**TASK INSTRUCTIONS**
Gather every line in the data below that contains the word "White", and copy each of those lines out in full.

(Stored entries)
_ _ _ _ _ _ _

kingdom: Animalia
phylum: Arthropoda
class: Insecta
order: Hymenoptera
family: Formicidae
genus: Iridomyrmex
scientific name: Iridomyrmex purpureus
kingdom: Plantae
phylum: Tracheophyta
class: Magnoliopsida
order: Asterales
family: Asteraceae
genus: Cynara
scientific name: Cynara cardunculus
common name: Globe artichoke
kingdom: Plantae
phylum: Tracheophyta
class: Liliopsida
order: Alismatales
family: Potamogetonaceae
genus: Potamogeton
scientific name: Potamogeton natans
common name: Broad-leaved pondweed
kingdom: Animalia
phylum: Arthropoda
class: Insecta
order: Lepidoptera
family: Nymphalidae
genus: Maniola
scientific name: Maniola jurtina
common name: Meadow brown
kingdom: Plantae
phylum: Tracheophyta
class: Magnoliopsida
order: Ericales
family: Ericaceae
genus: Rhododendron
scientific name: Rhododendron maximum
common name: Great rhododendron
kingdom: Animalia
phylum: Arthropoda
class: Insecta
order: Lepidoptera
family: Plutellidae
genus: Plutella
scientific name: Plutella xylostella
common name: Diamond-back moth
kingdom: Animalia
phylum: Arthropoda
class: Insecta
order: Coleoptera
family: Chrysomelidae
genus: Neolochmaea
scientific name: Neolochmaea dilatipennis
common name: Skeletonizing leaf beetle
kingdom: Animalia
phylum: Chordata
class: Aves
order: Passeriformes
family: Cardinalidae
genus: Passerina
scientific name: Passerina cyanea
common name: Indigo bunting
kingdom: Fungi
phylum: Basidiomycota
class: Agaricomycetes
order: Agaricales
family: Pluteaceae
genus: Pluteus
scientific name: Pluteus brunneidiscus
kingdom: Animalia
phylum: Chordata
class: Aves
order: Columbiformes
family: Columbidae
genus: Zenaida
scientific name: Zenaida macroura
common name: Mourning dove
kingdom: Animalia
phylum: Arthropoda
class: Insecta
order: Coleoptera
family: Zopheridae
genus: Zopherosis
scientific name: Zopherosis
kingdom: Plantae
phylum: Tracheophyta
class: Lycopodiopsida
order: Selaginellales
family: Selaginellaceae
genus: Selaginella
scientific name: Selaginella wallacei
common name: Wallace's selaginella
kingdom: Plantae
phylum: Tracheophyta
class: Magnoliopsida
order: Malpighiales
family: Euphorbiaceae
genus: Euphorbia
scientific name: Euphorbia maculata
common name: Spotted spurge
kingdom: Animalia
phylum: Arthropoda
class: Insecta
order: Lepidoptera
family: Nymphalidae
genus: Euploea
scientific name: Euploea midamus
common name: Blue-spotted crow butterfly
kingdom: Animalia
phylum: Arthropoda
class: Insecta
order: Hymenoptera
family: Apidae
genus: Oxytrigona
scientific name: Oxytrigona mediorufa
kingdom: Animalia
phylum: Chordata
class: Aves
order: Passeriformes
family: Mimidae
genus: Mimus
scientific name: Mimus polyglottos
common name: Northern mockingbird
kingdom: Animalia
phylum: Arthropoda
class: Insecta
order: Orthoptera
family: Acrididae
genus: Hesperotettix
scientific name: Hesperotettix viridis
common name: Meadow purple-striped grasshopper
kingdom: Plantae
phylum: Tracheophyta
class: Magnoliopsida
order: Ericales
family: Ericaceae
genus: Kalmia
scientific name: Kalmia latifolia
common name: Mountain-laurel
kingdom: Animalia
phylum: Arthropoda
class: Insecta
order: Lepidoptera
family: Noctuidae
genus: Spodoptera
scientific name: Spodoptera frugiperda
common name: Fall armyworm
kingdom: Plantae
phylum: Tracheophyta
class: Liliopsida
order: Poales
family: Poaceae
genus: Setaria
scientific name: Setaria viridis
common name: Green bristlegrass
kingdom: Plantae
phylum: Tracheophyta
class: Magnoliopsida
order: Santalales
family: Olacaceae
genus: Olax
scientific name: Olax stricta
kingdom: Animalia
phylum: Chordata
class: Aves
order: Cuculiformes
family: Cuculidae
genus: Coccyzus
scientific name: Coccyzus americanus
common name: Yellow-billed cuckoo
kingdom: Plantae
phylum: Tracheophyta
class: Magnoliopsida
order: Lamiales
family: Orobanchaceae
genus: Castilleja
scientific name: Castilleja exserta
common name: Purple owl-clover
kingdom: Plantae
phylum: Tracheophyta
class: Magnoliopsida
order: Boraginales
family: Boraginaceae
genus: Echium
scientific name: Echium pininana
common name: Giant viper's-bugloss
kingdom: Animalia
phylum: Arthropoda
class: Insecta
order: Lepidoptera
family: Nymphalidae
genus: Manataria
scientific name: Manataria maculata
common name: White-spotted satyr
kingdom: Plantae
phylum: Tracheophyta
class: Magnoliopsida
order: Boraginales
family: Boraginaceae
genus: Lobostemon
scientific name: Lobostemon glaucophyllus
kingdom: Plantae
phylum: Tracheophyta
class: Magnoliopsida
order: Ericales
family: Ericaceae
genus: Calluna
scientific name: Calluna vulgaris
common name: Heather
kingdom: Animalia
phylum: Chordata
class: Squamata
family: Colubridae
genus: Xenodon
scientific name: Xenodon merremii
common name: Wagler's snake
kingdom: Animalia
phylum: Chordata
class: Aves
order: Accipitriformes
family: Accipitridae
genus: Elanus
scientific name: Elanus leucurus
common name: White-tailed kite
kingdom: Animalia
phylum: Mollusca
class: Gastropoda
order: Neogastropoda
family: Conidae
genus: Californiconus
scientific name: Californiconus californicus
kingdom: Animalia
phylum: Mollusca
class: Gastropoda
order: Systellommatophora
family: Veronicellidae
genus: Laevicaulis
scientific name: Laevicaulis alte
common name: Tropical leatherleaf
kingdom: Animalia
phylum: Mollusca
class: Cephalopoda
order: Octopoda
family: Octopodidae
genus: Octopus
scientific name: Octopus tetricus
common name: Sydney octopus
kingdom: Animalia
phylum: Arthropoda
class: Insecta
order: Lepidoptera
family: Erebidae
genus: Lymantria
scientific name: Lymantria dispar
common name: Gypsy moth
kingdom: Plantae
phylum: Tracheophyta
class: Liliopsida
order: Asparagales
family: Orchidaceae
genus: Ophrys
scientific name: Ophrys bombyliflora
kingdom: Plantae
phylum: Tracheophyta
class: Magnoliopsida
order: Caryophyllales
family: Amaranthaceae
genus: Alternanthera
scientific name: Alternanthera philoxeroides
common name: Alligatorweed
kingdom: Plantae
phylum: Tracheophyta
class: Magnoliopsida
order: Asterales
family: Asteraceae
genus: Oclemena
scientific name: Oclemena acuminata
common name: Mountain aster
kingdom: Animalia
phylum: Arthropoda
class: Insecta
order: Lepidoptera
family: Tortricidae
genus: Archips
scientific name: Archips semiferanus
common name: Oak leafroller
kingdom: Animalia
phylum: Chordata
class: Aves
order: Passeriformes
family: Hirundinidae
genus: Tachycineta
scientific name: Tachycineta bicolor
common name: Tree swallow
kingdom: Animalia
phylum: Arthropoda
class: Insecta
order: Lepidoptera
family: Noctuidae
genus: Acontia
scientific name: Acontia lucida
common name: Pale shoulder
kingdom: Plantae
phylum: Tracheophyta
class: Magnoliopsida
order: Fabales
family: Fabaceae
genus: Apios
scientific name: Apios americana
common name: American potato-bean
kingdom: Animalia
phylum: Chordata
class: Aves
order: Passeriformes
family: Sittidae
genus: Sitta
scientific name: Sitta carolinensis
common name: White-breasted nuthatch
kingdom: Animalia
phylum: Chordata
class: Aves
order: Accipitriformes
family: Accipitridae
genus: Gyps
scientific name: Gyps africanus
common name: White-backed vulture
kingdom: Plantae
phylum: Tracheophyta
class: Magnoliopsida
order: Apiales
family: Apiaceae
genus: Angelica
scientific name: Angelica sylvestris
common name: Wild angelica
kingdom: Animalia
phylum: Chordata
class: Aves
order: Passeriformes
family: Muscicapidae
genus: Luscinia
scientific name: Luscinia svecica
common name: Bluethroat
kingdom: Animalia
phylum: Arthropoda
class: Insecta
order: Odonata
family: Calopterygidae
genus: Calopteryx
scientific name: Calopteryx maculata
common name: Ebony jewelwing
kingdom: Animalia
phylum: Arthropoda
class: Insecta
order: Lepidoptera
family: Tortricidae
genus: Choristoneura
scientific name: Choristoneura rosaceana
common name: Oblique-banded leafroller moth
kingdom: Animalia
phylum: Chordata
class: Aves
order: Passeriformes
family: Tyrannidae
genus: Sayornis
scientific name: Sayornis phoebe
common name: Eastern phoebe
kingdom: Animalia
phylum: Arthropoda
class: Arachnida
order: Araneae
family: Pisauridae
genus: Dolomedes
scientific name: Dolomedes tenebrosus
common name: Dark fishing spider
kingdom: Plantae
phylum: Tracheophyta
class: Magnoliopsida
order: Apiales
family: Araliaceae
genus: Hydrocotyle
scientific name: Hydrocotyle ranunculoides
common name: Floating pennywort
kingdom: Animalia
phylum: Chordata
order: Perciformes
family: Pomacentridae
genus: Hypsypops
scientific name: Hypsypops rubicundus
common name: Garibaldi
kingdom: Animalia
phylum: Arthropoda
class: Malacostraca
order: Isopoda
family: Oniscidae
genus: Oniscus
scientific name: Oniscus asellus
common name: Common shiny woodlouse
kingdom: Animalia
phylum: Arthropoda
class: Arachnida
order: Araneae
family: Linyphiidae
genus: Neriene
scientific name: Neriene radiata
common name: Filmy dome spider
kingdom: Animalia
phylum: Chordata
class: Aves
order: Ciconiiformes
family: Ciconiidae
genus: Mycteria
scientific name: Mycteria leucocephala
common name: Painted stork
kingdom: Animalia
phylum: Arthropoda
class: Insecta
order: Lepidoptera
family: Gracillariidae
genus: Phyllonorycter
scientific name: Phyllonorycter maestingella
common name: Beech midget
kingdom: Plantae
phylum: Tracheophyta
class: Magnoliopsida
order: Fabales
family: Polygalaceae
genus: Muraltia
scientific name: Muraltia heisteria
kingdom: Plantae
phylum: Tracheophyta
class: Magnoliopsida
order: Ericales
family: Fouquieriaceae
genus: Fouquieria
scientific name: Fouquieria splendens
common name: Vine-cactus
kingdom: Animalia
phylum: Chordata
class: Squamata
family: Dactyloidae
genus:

_ _ _ _ _ _ _

**TASK OUTPUT**
common name: White-spotted satyr
common name: White-tailed kite
common name: White-breasted nuthatch
common name: White-backed vulture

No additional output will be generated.